We have to find the sum of zeroes and product of zeroes .

We have,

a = a

b = b

c = c

Let, α and β be the zeros of the given polynomial,

We know that,

Sum of zeroes = α + β = -b/a

= -b/a

Also we know,

Product of zeroes = αβ = c/a

= c/a

Therefore, -b/a and c/a are the sum and product of the given polynomial .

Answer 2

$-\dfrac{b}{a}$

The sum of the zeroes of a quadratic polynomial $p(x)=ax^{2}+bx+c$ where $a$ is not equal to zero, is $(-\dfrac{b}{a})$.

Step-by-step explanation:

The given polynomial is

$p(x)=ax^{2}+bx+c$

Let $\alpha$ and $\beta$ be the zeroes of $p(x)$. Then

$a\alpha^{2}+b\alpha+c=0$ ... ... (1)

Source material:
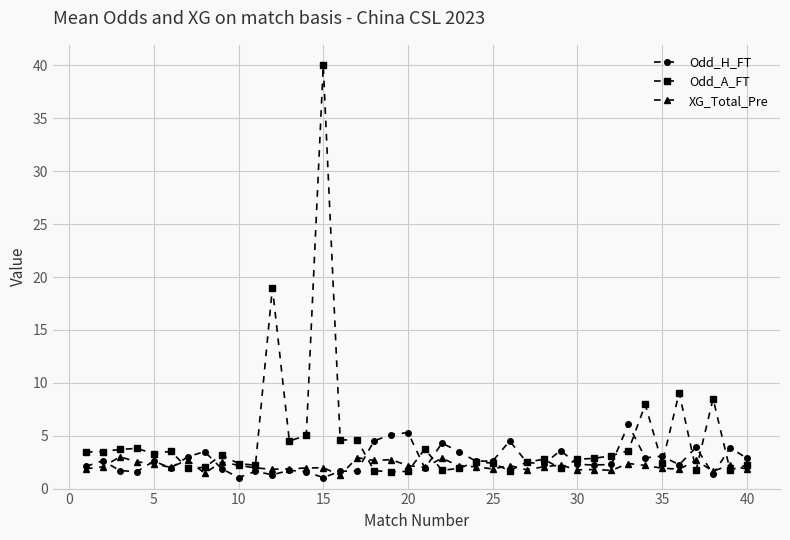

What is the value of the XG_Total_Pre point at the 36th from the left?

1.8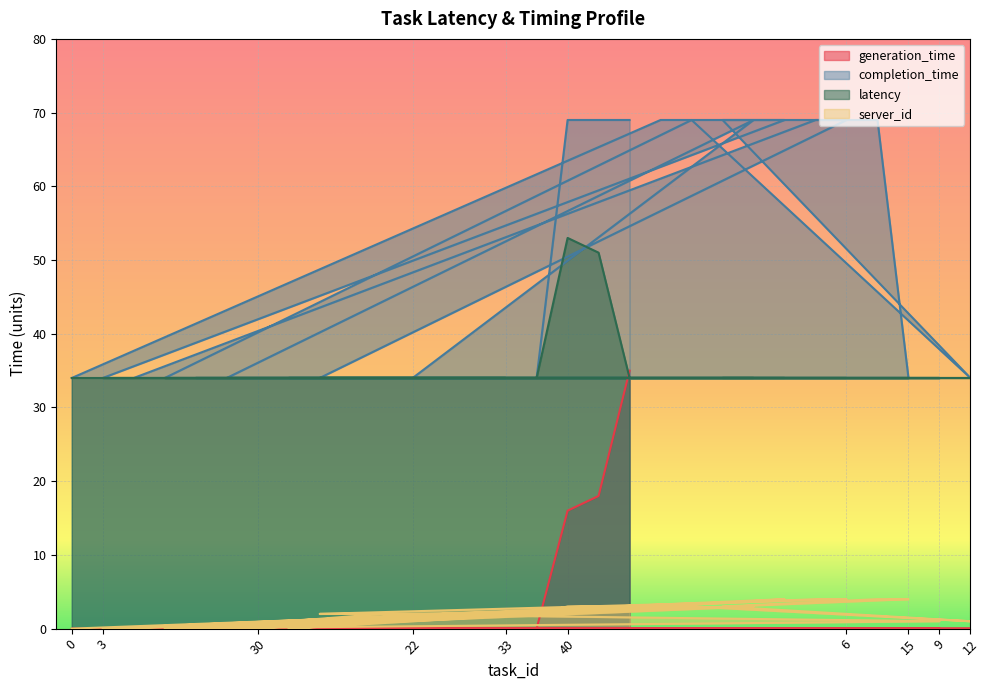

What is the sum of all latency values?

1056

Job: In the text on polynomial zeroes, what is the product of the zeroes αβ equal to? The material above comes from a different source than the text on polynomial zeroes.

Task result: c/a